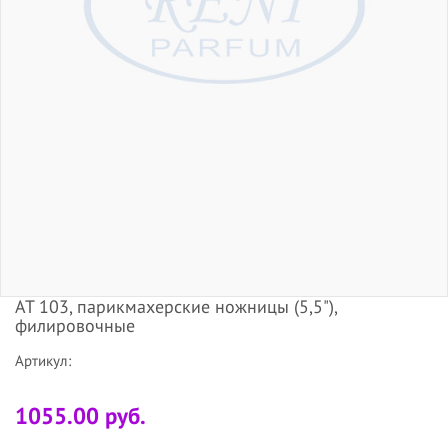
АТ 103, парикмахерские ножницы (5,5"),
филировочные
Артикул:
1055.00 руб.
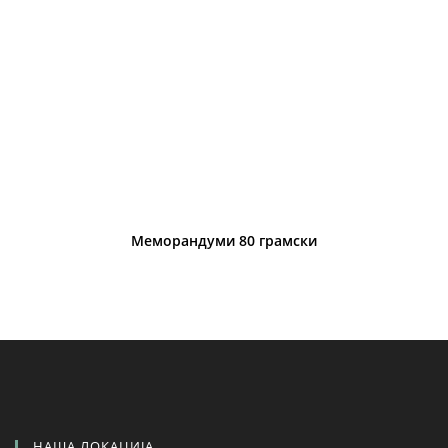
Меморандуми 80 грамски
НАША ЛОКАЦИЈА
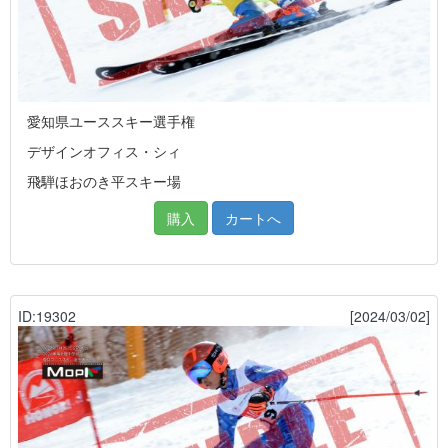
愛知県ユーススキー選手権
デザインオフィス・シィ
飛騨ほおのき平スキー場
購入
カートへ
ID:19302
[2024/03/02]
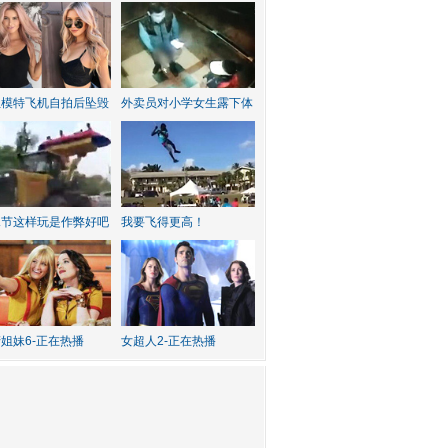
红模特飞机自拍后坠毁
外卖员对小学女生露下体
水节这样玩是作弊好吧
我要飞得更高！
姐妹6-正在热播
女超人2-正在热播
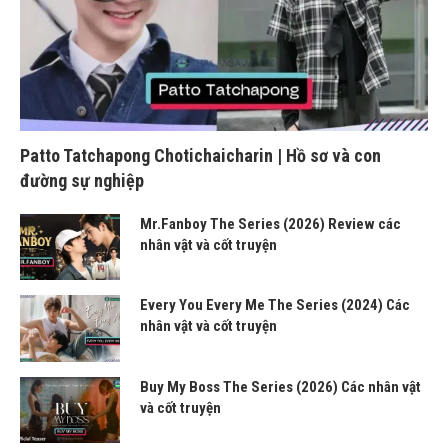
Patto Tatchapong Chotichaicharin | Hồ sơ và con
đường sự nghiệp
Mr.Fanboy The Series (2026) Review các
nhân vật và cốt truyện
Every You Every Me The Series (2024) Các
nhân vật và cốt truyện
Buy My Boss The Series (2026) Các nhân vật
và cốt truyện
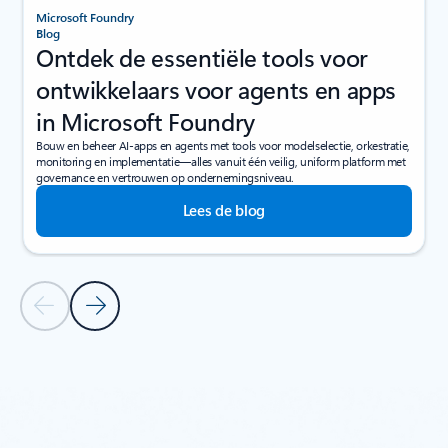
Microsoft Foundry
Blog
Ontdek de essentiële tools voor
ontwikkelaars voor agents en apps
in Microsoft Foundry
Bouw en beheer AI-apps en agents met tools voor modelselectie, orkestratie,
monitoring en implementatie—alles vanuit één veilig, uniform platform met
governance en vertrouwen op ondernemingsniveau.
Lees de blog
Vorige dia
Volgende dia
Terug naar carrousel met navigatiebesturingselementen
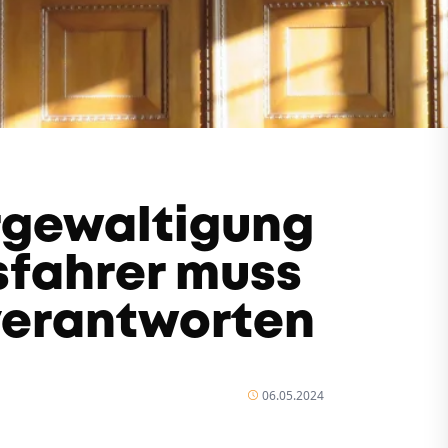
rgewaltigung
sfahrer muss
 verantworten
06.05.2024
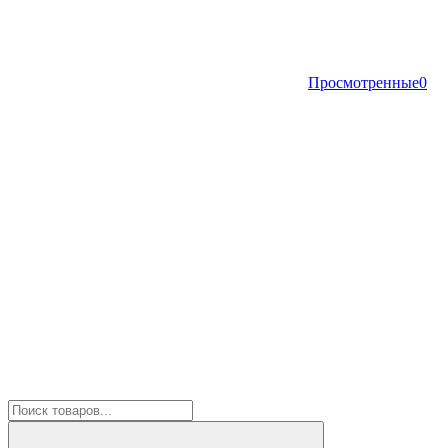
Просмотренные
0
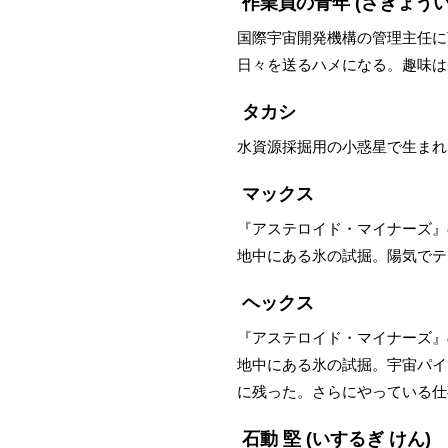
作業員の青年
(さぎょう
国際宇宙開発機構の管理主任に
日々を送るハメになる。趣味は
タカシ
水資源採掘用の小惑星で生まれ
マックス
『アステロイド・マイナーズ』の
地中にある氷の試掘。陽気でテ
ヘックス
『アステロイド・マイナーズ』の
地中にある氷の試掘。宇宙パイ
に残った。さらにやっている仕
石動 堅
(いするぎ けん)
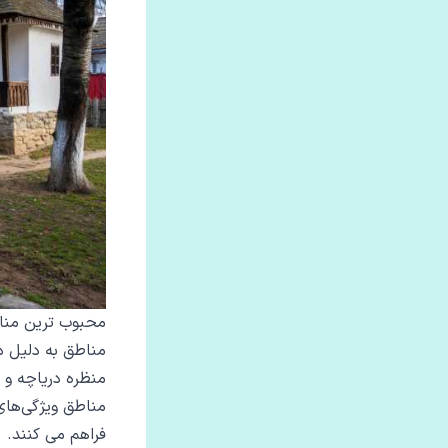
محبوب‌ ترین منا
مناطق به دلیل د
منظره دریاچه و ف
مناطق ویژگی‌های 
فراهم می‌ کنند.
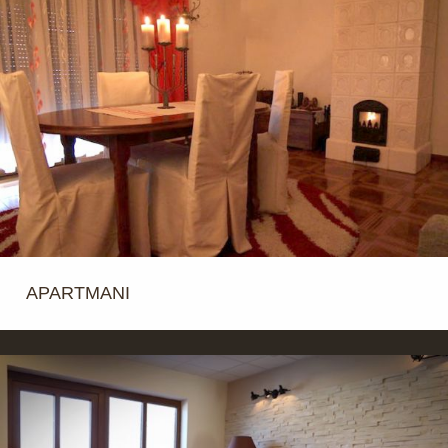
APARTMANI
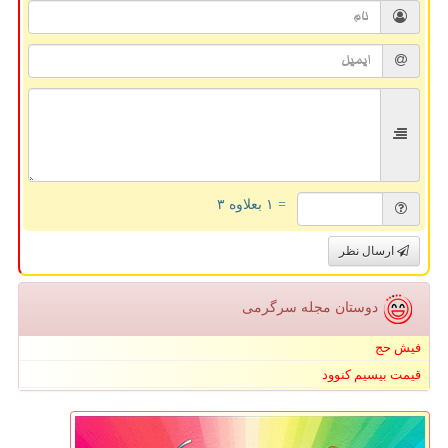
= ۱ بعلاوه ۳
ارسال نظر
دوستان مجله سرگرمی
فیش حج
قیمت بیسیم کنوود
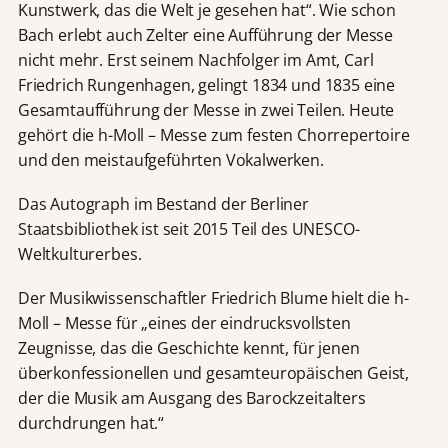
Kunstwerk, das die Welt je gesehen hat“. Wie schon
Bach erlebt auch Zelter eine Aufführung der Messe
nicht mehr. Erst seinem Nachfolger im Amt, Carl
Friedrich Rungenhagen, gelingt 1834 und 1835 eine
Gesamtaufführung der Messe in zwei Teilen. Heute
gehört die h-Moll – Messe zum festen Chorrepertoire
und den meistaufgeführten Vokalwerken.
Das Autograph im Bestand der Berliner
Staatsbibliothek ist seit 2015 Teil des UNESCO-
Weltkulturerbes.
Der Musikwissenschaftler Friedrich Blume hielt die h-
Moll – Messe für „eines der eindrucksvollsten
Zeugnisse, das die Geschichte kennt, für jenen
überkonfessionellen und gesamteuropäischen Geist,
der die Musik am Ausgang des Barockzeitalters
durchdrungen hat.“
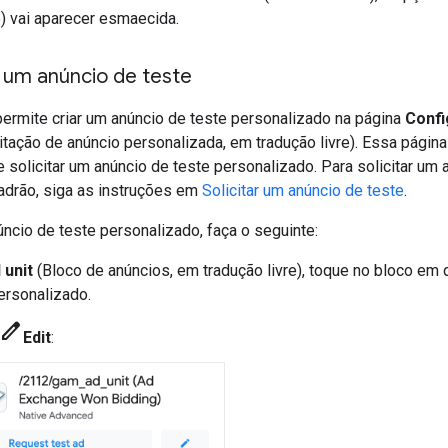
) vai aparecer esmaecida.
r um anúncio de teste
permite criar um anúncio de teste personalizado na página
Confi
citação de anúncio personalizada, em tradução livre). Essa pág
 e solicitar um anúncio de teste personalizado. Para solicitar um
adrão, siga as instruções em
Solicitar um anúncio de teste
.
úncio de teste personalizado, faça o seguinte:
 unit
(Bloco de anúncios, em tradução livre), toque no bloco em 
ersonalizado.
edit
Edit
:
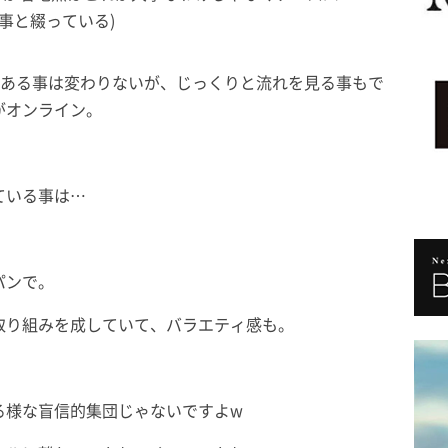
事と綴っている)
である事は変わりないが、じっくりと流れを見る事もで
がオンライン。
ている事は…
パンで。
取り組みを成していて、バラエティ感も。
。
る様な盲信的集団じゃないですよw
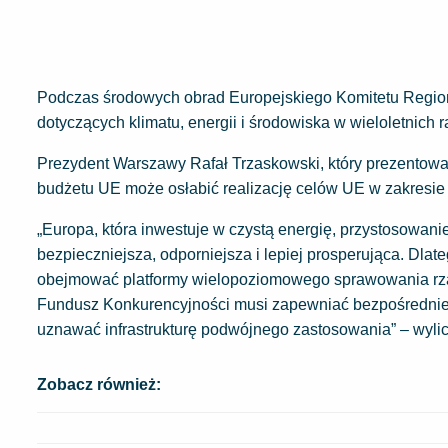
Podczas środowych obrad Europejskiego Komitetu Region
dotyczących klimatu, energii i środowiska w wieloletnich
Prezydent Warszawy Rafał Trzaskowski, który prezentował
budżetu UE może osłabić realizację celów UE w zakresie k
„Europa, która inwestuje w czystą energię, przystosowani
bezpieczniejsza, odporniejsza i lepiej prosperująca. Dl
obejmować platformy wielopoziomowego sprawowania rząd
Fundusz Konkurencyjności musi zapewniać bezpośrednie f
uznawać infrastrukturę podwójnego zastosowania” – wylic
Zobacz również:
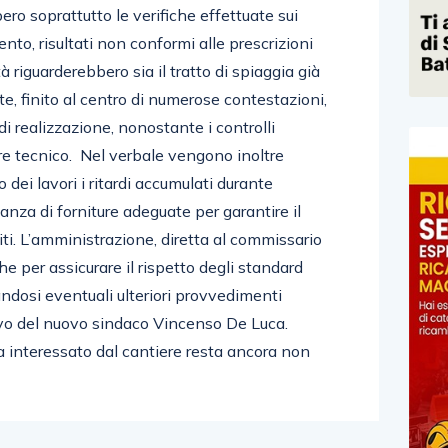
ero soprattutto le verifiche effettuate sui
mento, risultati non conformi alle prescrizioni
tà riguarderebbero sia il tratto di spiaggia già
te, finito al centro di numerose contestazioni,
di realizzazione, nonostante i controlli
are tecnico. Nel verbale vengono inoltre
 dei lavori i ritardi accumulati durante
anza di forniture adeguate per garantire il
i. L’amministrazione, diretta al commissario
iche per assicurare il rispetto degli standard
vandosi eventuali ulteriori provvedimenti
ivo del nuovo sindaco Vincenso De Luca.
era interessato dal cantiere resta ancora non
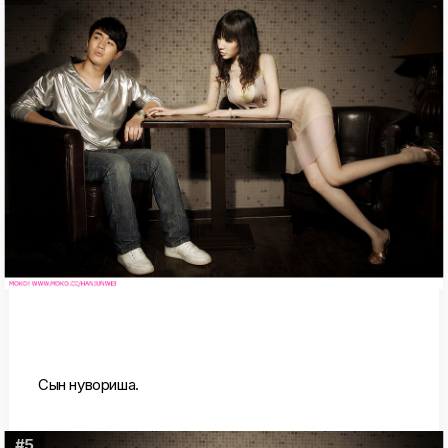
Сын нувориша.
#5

━━━━━━━━━━━━━━━━

**TASK INSTRUCTIONS:**
Extract every line of text in the material above verbatim, leaving the pictures out of your answer.

**SOLUTION TO THE EXERCISE:**
АТ 103, парикмахерские ножницы (5,5"),
филировочные
Артикул:
1055.00 руб.
Меморандуми 80 грамски
НАША ЛОКАЦИЈА
愛知県ユーススキー選手権
デザインオフィス・シィ
飛騨ほおのき平スキー場
購入
カートへ
ID:19302
[2024/03/02]
红模特飞机自拍后坠毁
外卖员对小学女生露下体
水节这样玩是作弊好吧
我要飞得更高！
姐妹6-正在热播
女超人2-正在热播
Patto Tatchapong Chotichaicharin | Hồ sơ và con
đường sự nghiệp
Mr.Fanboy The Series (2026) Review các
nhân vật và cốt truyện
Every You Every Me The Series (2024) Các
nhân vật và cốt truyện
Buy My Boss The Series (2026) Các nhân vật
và cốt truyện
Microsoft Foundry
Blog
Ontdek de essentiële tools voor
ontwikkelaars voor agents en apps
in Microsoft Foundry
Bouw en beheer AI-apps en agents met tools voor modelselectie, orkestratie,
monitoring en implementatie—alles vanuit één veilig, uniform platform met
governance en vertrouwen op ondernemingsniveau.
Lees de blog
Vorige dia
Volgende dia
Terug naar carrousel met navigatiebesturingselementen
rgewaltigung
sfahrer muss
 verantworten
06.05.2024
Просмотренные
0
作業員の青年
(さぎょう
国際宇宙開発機構の管理主任に
日々を送るハメになる。趣味は
タカシ
水資源採掘用の小惑星で生まれ
マックス
『アステロイド・マイナーズ』の
地中にある氷の試掘。陽気でテ
ヘックス
『アステロイド・マイナーズ』の
地中にある氷の試掘。宇宙パイ
に残った。さらにやっている仕
石動 堅
(いするぎ けん)
محبوب‌ ترین منا
مناطق به دلیل د
منظره دریاچه و ف
مناطق ویژگی‌های 
فراهم می‌ کنند.
APARTMANI
= ۱ بعلاوه ۳
ارسال نظر
دوستان مجله سرگرمی
فیش حج
قیمت بیسیم کنوود
Kunstwerk, das die Welt je gesehen hat“. Wie schon
Bach erlebt auch Zelter eine Aufführung der Messe
nicht mehr. Erst seinem Nachfolger im Amt, Carl
Friedrich Rungenhagen, gelingt 1834 und 1835 eine
Gesamtaufführung der Messe in zwei Teilen. Heute
gehört die h-Moll – Messe zum festen Chorrepertoire
und den meistaufgeführten Vokalwerken.
Das Autograph im Bestand der Berliner
Staatsbibliothek ist seit 2015 Teil des UNESCO-
Weltkulturerbes.
Der Musikwissenschaftler Friedrich Blume hielt die h-
Moll – Messe für „eines der eindrucksvollsten
Zeugnisse, das die Geschichte kennt, für jenen
überkonfessionellen und gesamteuropäischen Geist,
der die Musik am Ausgang des Barockzeitalters
durchdrungen hat.“
) vai aparecer esmaecida.
r um anúncio de teste
permite criar um anúncio de teste personalizado na página
Confi
citação de anúncio personalizada, em tradução livre). Essa pág
 e solicitar um anúncio de teste personalizado. Para solicitar um
adrão, siga as instruções em
Solicitar um anúncio de teste
.
úncio de teste personalizado, faça o seguinte:
 unit
(Bloco de anúncios, em tradução livre), toque no bloco em 
ersonalizado.
edit
Edit
:
事と綴っている)
である事は変わりないが、じっくりと流れを見る事もで
がオンライン。
ている事は…
パンで。
取り組みを成していて、バラエティ感も。
。
る様な盲信的集団じゃないですよw
Podczas środowych obrad Europejskiego Komitetu Region
dotyczących klimatu, energii i środowiska w wieloletnich
Prezydent Warszawy Rafał Trzaskowski, który prezentował
budżetu UE może osłabić realizację celów UE w zakresie k
„Europa, która inwestuje w czystą energię, przystosowani
bezpieczniejsza, odporniejsza i lepiej prosperująca. Dl
obejmować platformy wielopoziomowego sprawowania rząd
Fundusz Konkurencyjności musi zapewniać bezpośrednie f
uznawać infrastrukturę podwójnego zastosowania” – wylic
Zobacz również:
ero soprattutto le verifiche effettuate sui
mento, risultati non conformi alle prescrizioni
tà riguarderebbero sia il tratto di spiaggia già
te, finito al centro di numerose contestazioni,
di realizzazione, nonostante i controlli
are tecnico. Nel verbale vengono inoltre
 dei lavori i ritardi accumulati durante
anza di forniture adeguate per garantire il
i. L’amministrazione, diretta al commissario
iche per assicurare il rispetto degli standard
vandosi eventuali ulteriori provvedimenti
ivo del nuovo sindaco Vincenso De Luca.
era interessato dal cantiere resta ancora non
Сын нувориша.
#5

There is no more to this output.